To power its machine learning and computer vision technology, GumGum needs a lot of training data. To meet its data needs, about two years ago the company turned to Figure Eight, a crowdsourcing machine learning annotation vendor.
Acquired by Appen, another crowdsourcing machine learning annotation company, in April 2019, Figure Eight provides training data to a variety of similar vendors. Figure Eight relies on a network of contributors to annotate huge amounts of data.
The contributors are trained, although they are mostly not data scientists, and are screened for security purposes. Their large contributor network enables Figure Eight to train data at scale, as well as continue to review annotated data while a job is running.
Getting training data
Before using Figure Eight, GumGum employed full-time staff for machine learning annotation, said Erica Nishimura, data curator at GumGum. That worked, but it was costly and, at times, slow. With large amounts of data, it could take months to get useable training data. Besides, the staff could only work in English, but GumGum has clients internationally.
Figure Eight, meanwhile, works in a number of languages. At the time, Nishimura said, it was one of the only companies that worked in Japanese. As GumGum has a thriving Japanese division, the language support was one of the main reasons it chose Figure Eight.

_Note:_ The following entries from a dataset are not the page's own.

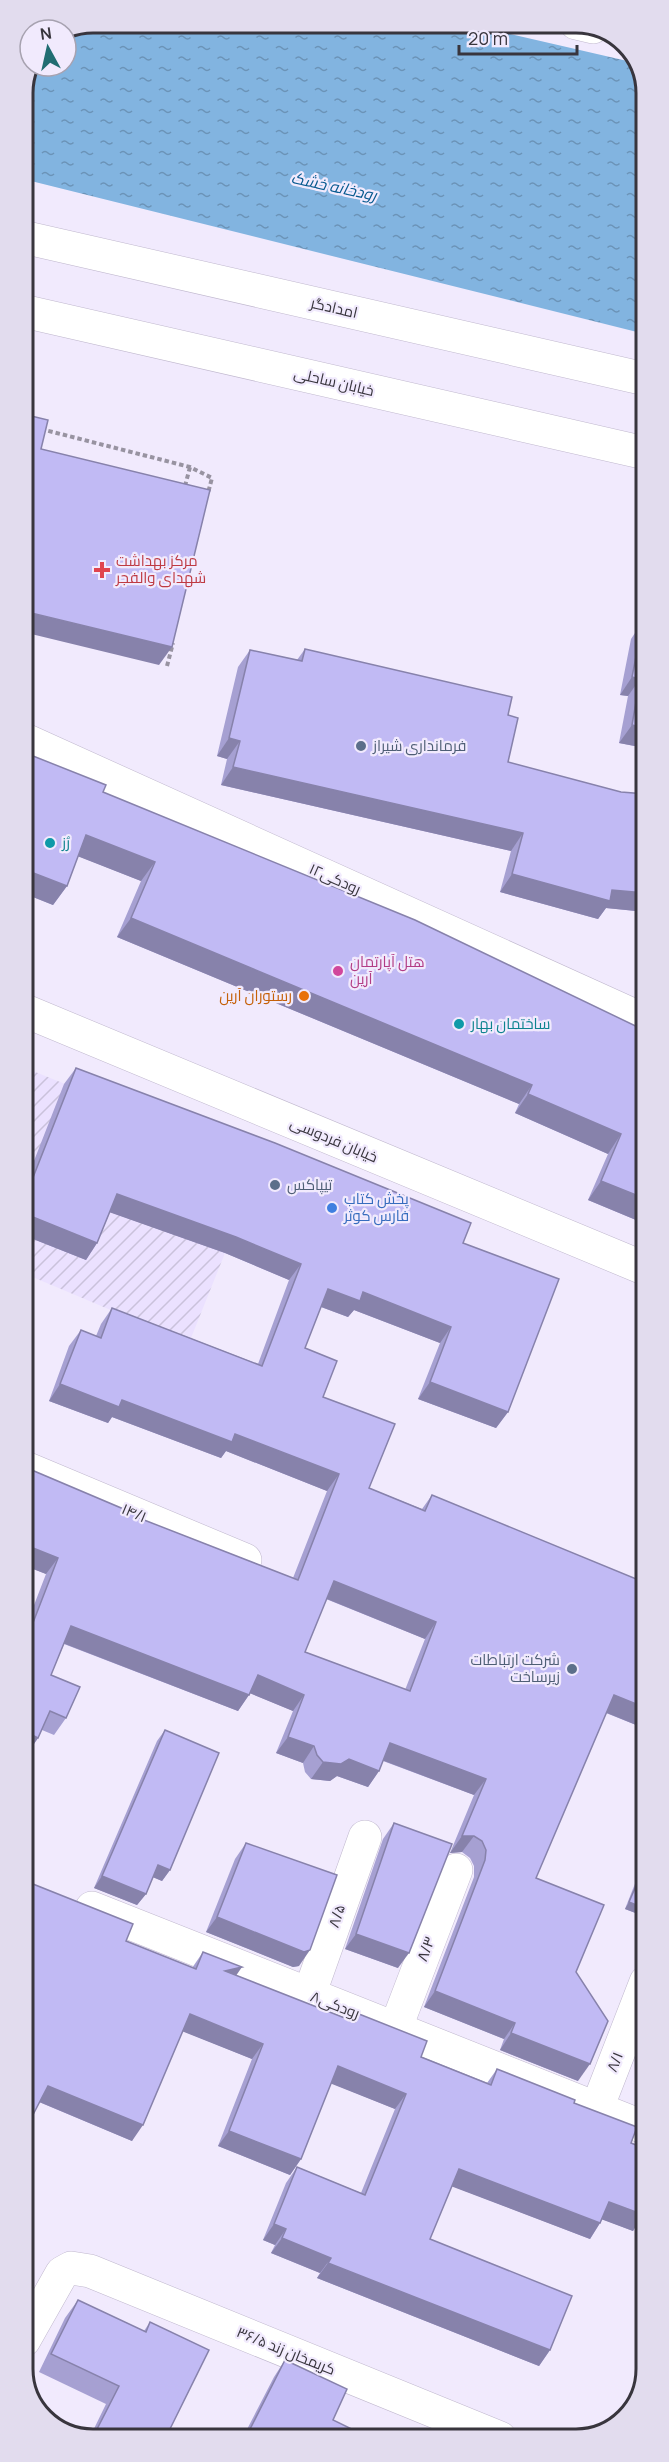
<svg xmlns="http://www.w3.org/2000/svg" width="669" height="2462" font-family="Manrope,Cairo,sans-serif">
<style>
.industrial{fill:url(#industrial-furrows)}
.water{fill:url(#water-ripples)}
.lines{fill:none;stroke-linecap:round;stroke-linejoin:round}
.minor-casing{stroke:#c0b8ce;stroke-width:34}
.major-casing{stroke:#c0b8ce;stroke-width:34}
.path{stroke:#9893a1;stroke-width:4;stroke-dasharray:4.5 3;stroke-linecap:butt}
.minor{stroke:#fff;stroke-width:33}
.major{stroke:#fff;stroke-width:33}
.wall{fill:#a6a0d2;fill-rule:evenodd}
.shaded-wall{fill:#8782ab}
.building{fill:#c1baf4;stroke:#8782ab;stroke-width:1.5;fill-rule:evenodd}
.health-dot{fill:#e0444e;stroke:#f1eafd;stroke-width:2}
.service-dot{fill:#5c6f8a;stroke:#f1eafd;stroke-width:2}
.culture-dot{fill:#0f9aa8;stroke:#f1eafd;stroke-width:2}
.hotel-dot{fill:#d1479c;stroke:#f1eafd;stroke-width:2}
.food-dot{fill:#e8710a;stroke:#f1eafd;stroke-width:2}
.shop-dot{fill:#3f7fe0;stroke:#f1eafd;stroke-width:2}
.labels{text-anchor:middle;stroke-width:4.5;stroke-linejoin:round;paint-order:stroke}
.street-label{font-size:15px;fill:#38353d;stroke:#f1eafd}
.health-label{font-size:15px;fill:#be3a42;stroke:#f1eafd;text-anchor:start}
.service-label{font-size:15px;fill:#4e5e75;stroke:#f1eafd;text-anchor:start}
.culture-label{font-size:15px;fill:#0d838f;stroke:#f1eafd;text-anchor:start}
.hotel-label{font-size:15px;fill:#b23c85;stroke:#f1eafd;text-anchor:start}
.food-label{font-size:15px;fill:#c56008;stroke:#f1eafd;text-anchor:end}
.shop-label{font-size:15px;fill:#366cbe;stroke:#f1eafd;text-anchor:start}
.water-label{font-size:16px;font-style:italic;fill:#06598f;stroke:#f1eafd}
.rim{fill:none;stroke:#38353d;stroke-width:3}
</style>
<defs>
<pattern id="industrial-furrows" width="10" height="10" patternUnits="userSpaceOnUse" patternTransform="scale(1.5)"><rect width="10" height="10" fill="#ebe1ff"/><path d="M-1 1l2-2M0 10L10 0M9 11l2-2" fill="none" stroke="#cac2db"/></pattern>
<pattern id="water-ripples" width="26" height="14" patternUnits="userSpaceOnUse" patternTransform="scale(1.5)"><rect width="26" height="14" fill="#82b4e0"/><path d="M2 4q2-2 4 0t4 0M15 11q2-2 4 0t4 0" fill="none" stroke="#6b93b7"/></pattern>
</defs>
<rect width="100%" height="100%" fill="#f1eafd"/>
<path class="industrial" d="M23,1067L169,1126L225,1253L189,1343L23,1273Z"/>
<path class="water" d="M93,23H463L636,63L645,79V334L23,179V93L34,66H66V34Z"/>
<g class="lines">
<g class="minor-casing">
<g id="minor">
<path d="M23,739L646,1021"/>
<path d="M23,1010L646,1269"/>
<path d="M23,1467L245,1560"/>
<path d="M92,1908L646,2128"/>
<path d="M309,1995L365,1837"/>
<path d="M396,2027L456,1870"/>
<path d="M597,2108L646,1982"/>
<path d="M24,2340L62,2273L71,2268L90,2271L500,2438"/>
</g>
</g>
<g class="major-casing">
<g id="major">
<path d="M576,23L593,27"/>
<path d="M23,237L645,379"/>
<path d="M23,311L645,453"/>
</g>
</g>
<g class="path">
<path d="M41,429L190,467L212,478L208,493"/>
<path d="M185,486L190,467"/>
<path d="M167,666L173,643"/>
</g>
<use href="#minor" class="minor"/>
<use href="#major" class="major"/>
</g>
<g class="wall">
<path d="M643,621H645V748L619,743L628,696L620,695L631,639Z"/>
<path d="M305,649L508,715V762L621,792L646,794V912L606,908L598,919L500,892L511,851L221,785L227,759L217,756L238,667L250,650L297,660Z"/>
<path d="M23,752L103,792L646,1031V1219L639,1216L636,1220L588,1200L608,1154L515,1113L519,1104L117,937L141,881L78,856L67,886L53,905L23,893Z"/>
<path d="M76,1068L463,1243L508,1412L496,1428L418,1399L440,1343L354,1310L348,1317L321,1307L305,1348L323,1397L369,1488L422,1509L432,1495L646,1583V1729L606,1713L536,1878L576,1972L578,2081L500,2050L504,2039L424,2007L474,1877V1866L470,1858L462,1852L450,1853L474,1795L383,1761L379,1771L368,1787L337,1776L330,1781L311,1779L305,1772L303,1763L276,1753L293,1711L250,1693L238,1711L64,1644L51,1675L66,1718L54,1735L42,1730L38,1738L27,1754L24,1631L46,1574L23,1565V1464L27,1468L139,1518L293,1578L327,1491L226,1451L221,1458L112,1417L108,1423L49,1401L69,1346L81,1330L96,1336L101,1324L112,1308L258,1364L289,1280L225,1253L110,1212L97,1243L86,1260L23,1235V1189L64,1084ZM326,1599L425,1639L405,1690L305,1652Z"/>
<path d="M165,1730L170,1870L162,1881L153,1877L146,1894L137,1905L94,1888L157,1741Z"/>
<path d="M394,1823L398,1968L345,1949L383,1839Z"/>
<path d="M246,1843L299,1966L293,1967L206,1932L235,1859Z"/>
<path d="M645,1865L646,1866V1917L625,1909L640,1871Z"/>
<path d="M24,1878L28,1882L126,1941L192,1968L203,1952L236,1975L353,2022L359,2014L421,2057L487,2083L497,2069L574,2103L631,2143L637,2224L633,2231L602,2219L600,2223L590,2239L452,2186L430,2239L550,2350L539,2366L317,2278L320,2273L271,2253L275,2245L263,2240L286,2183L297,2167L361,2193L395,2109L331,2083L301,2159L290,2175L218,2146L252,2059L183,2031L132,2141L39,2102L24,2132Z"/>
<path d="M646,2033V2049L641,2047Z"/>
<path d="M78,2300L144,2331L150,2322L165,2439H89L106,2404L39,2372L65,2318Z"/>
<path d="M285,2360L333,2420L372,2439H242L274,2377Z"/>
</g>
<g class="shaded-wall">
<path d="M23,611L172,647L159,665L23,632Z"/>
<path d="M632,677L640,679L628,696L620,695Z"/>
<path d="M632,725L645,728V748L619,743Z"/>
<path d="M229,738L240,741L227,759L217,756Z"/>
<path d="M233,767L523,833L511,851L221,785Z"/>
<path d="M86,835L155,862L141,881L72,854Z"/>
<path d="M23,869L67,886L53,905L23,893Z"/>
<path d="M512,874L612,890L646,893V912L606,908L598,919L500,892Z"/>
<path d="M131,918L532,1085L519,1104L117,937Z"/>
<path d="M528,1094L621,1134L608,1154L515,1113Z"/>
<path d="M601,1181L646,1199V1219L639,1216L636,1220L588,1200Z"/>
<path d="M117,1194L236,1237L301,1264L289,1280L225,1253L106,1211Z"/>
<path d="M23,1213L97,1243L86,1260L23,1235Z"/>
<path d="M328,1289L363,1292L451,1327L440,1343L354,1310L348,1317L316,1305Z"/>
<path d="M430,1382L508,1412L496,1428L418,1399Z"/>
<path d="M60,1384L122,1400L235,1434L339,1474L327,1491L226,1451L221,1458L112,1417L108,1423L49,1401Z"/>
<path d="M23,1544L58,1558L46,1574L23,1565Z"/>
<path d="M334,1581L436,1622L425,1639L322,1597Z"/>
<path d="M71,1626L249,1695L238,1711L60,1642Z"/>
<path d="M258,1675L304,1695L293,1711L247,1692Z"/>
<path d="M614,1695L646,1708V1729L602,1711Z"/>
<path d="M24,1731L38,1738L27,1754L24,1753Z"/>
<path d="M288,1737L314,1746L303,1763L276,1753Z"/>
<path d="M390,1743L486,1779L474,1795L379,1759Z"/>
<path d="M349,1759L379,1771L368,1787L337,1776L330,1781L311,1779L323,1762Z"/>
<path d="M462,1836H474L462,1852L450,1853Z"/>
<path d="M158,1865L170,1870L162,1881L150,1876Z"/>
<path d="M102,1876L146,1894L137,1905L94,1888Z"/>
<path d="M629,1902L646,1909V1917L625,1909Z"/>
<path d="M217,1917L310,1950L299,1966L293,1967L206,1932Z"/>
<path d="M356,1934L409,1953L398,1968L345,1949Z"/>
<path d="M242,1967L231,1983L225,1971Z"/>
<path d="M435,1991L515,2023L504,2039L424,2007Z"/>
<path d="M190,2014L263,2044L252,2059L179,2030Z"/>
<path d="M24,2017L32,2020L24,2031Z"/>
<path d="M511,2033L590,2064L578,2081L500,2050Z"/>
<path d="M646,2039V2049L641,2047Z"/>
<path d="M338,2066L406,2094L395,2109L327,2082Z"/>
<path d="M48,2086L143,2125L132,2141L37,2101Z"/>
<path d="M229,2131L301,2159L290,2175L218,2146Z"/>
<path d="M459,2169L600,2223L590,2239L448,2185Z"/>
<path d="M609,2202L646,2208V2227L637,2224L633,2231L598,2218Z"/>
<path d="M274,2224L286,2229L275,2245L263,2240Z"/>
<path d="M282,2238L331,2258L320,2273L271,2253Z"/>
<path d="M328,2263L550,2350L539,2366L317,2278Z"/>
</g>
<g class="building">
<path d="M23,414L48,420L41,449L210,490L172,647L23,611Z"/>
<path d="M643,621H645V728L632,725L640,679L632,677Z"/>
<path d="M305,649L512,697L508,715L518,718L508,762L621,792L646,794V893L612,890L610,901L512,874L523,833L233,767L240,741L229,738L250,650L302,661Z"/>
<path d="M23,752L106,785L103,792L415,920L646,1031V1199L601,1181L621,1134L528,1094L532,1085L131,918L155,862L86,835L67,886L23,869Z"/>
<path d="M76,1068L275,1143L471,1223L463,1243L559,1279L508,1412L430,1382L451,1327L363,1292L360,1301L328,1289L305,1348L337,1361L323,1397L395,1424L369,1488L425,1511L432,1495L646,1583V1708L614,1695L536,1878L604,1905L576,1972L608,2021L590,2064L511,2033L515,2023L435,1991L485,1860L486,1850L482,1841L474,1836H462L486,1779L390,1743L379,1771L349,1759L341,1764L323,1762L317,1755L314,1746L288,1737L304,1695L258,1675L249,1695L71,1626L51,1675L80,1687L66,1718L50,1711L38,1738L24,1731L23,1631L29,1633L58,1558L23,1544V1464L27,1468L140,1516L139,1518L298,1580L339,1474L235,1434L232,1442L122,1400L119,1407L60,1384L81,1330L101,1338L112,1308L262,1366L301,1264L236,1237L117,1194L97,1243L23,1213V1203ZM334,1581L436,1622L410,1691L305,1652Z"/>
<path d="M165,1730L219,1753L170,1870L158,1865L146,1894L102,1876Z"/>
<path d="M394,1823L452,1844L409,1953L356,1934Z"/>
<path d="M246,1843L337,1875L310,1950L304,1952L217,1917Z"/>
<path d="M645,1865L646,1866V1909L629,1902Z"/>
<path d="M24,1878L28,1882L133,1924L126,1941L196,1969L203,1952L242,1967L225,1971L355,2022L359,2014L427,2041L421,2057L491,2085L497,2069L575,2100L574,2103L637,2127L631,2143L646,2149V2208L644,2215L609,2202L600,2223L459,2169L430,2239L572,2296L550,2350L328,2263L331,2258L282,2238L286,2229L274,2224L297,2167L365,2195L406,2094L338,2066L301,2159L229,2131L263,2044L190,2014L143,2125L48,2086L24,2132V2039L32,2020L24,2017Z"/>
<path d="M78,2300L146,2332L150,2322L209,2350L165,2439H92L119,2386L51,2354Z"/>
<path d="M285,2360L347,2389L333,2420L372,2439H245Z"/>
</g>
<path class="health-dot" d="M99 561h6v6h6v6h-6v6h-6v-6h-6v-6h6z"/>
<g class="service-dot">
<circle cx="361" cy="746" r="6"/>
<circle cx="275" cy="1185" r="6"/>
<circle cx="572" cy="1669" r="6"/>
</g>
<g class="culture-dot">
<circle cx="50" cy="843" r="6"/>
<circle cx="459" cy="1024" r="6"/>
</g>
<circle class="hotel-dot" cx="338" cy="971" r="6"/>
<circle class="food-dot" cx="304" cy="996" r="6"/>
<circle class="shop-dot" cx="332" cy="1208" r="6"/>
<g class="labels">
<g class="street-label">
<text transform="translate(334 308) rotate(13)" y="5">امدادگر</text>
<text transform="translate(334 382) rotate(13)" y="5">خیابان ساحلی</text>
<text transform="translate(335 879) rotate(24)" y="5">رودکی۱۲</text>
<text transform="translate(334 1140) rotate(23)" y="5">خیابان فردوسی</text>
<text transform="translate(134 1513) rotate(23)" y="5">۱۴/۱</text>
<text transform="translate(337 1916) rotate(-71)" y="5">۸/۵</text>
<text transform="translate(426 1949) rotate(-69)" y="5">۸/۳</text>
<text transform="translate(335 2005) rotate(21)" y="5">رودکی۸</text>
<text transform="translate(615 2062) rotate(-68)" y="5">۸/۱</text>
<text transform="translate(286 2351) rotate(22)" y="5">کریمخان زند ۳۶/۵</text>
</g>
<g class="health-label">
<text x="116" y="566">مرکز بهداشت<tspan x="116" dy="17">شهدای والفجر</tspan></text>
</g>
<g class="service-label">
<text x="373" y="751">فرمانداری شیراز</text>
<text x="287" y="1190">تیپاکس</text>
<text x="560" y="1665" text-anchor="end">شرکت ارتباطات<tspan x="560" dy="17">زیرساخت</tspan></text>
</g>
<g class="culture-label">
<text x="62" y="848">رُز</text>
<text x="471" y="1029">ساختمان بهار</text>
</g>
<g class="hotel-label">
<text x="350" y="967">هتل آپارتمان<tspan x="350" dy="17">آرین</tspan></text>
</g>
<g class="food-label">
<text x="292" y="1001">رستوران آرین</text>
</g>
<g class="shop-label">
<text x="344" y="1204">پخش کتاب<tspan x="344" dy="17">فارس کوثر</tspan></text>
</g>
<g class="water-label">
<text transform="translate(334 186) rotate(12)" y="6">رودخانه خشک</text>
</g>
</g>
<path d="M0 0H669V2462H0ZM93 33H576A60 60 0 0 1 636 93V2369A60 60 0 0 1 576 2429H93A60 60 0 0 1 33 2369V93A60 60 0 0 1 93 33Z" fill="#e2dcee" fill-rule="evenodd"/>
<path class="rim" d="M93 33H576A60 60 0 0 1 636 93V2369A60 60 0 0 1 576 2429H93A60 60 0 0 1 33 2369V93A60 60 0 0 1 93 33Z"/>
<g transform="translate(48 48) rotate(352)"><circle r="28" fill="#f1eafd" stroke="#a7a2b0" stroke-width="1.5"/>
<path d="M0-4.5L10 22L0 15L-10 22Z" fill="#216d72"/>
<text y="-9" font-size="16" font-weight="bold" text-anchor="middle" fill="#38353d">N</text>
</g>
<path d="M459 45v9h118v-9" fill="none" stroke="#38353d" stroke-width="3"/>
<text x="468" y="45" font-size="18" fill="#38353d" stroke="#f1eafd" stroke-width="4.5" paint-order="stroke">20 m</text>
</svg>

Scalability, said Lane Schechter, product manager at GumGum, was the other reason GumGum chose Figure Eight.
Working with Figure Eight has increased GumGum’s data capacity tenfold, Schechter said. Also, instead of taking months to get completed machine learning annotation, it now happens in about a week.
Still, that’s not to say that working with Figure Eight has been without its share of problems.
One of the biggest challenges has been communicating directly with Figure Eight’s crowdsource contributors, Nishimura said.
At times, the contributors have had trouble understanding exactly what GumGum wants, but, because there is no way to directly interact with the contributors, Nishimura said it is hard to know if the contributors are having problems, or what they might be.
The best GumGum can do is put in a message, Nishimura said, but there is no way to alert each contributor to the message. Besides, a single message isn’t the same as having a conversation, she added.
While she was unsure if other similar crowdsourcing machine learning annotation companies have a better way to communicate with contributors, Nishimura said some other companies have their own checkers, who do spot-checks on completed annotations.
“It’s one more step to ensure quality,” Nishimura said. But, she added, the prices of those services are generally higher than those of Figure Eight’s.